Data Aggregation in the Public Sector

Ian Armas Foster

Intelligence operations in the United States face a deluge of data from a diverse range of sources that they have to analyze to protect the country’s security interests. Bob Flores, Founder of Applicology Incorporated and former Chief Technology Officer of the CIA, shared his views on how the public sector is dealing with this deluge, particularly with regard to how the intelligence community collects and aggregates data in a video produced by MarkLogic.

Flores began with noting that traditional relational databases have struggled to keep pace with the increasing data load that many institutions see. “The analytical methodologies of the past don’t scale to the data that we’re seeing today,” Flores said.

This concept that data is outgrowing the ability of relational databases to properly process it is nothing new. The opportunity for growth lies in the potential methods to supplement or even supplant such databases. For Flores, one of the main keys lies in data aggregation.

“Data aggregation is a huge deal, it always has been, but even more so today because of the disparate nature of the data sources,” Flores mentioned. Those disparate data sources specifically (in Flores’s case) include the significant growth in sensors used by the military. They relay information like machine maintenance data from various locations and systems. This can cause problems for those relational databases if not aggregated properly according to Flores.

“In the past we tried to bring in all the disparate data, normalize it, and stuff it into one relational database so we had this one great big database we could go to search for information. Of course, that’s only as good as your aggregation tools are and frankly these days there’s so much data that the scalability of the way we did that aggregation comes into question.”

As a result, Flores has found that the commercially available tools that go out and ‘massage the data,’ or altering such that it is in a more standardized and possibly compressed format, are rather useful and allow the end users and analysts to achieve its goals and find links among the data sources.
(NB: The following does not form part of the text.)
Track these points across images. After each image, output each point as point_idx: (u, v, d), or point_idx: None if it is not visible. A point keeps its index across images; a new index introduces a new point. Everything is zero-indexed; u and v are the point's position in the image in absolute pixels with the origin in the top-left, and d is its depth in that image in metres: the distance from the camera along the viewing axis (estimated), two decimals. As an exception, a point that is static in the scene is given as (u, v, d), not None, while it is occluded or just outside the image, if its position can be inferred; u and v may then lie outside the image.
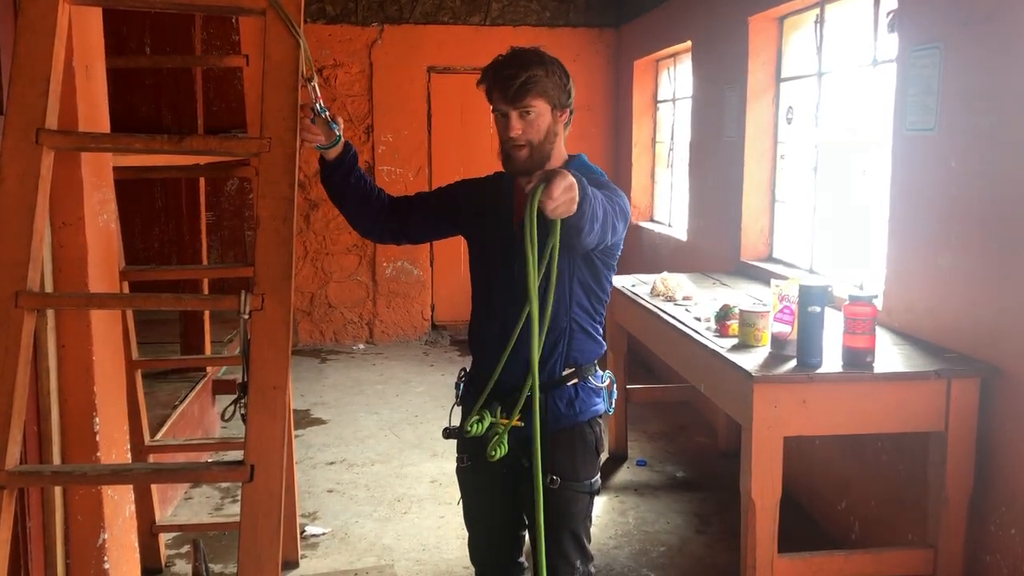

The intelligence community, per Flores, would like to get to the point where they can analyze the data in a manner that predicts future events. To aid with that, the intelligence applications of big data will likely have to include social media, as government institutions analyze content and context of posts on Twitter, for example, to determine when major events are likely to happen.

 “The big concern,” Flores said, “is ‘what’s going to happen next week’ or ‘what’s going to happen the week after that?’ As I’m looking at tweets that are coming out of various parts of the world, what kinds of things do I feel comfortable saying about that kind of data that will make the intelligence community smarter about future events?”

Predictive analytics are on the tip of the tongue of most institutions that employ a form of big data analytics, so it is not surprising to see such interest from the United States intelligence community.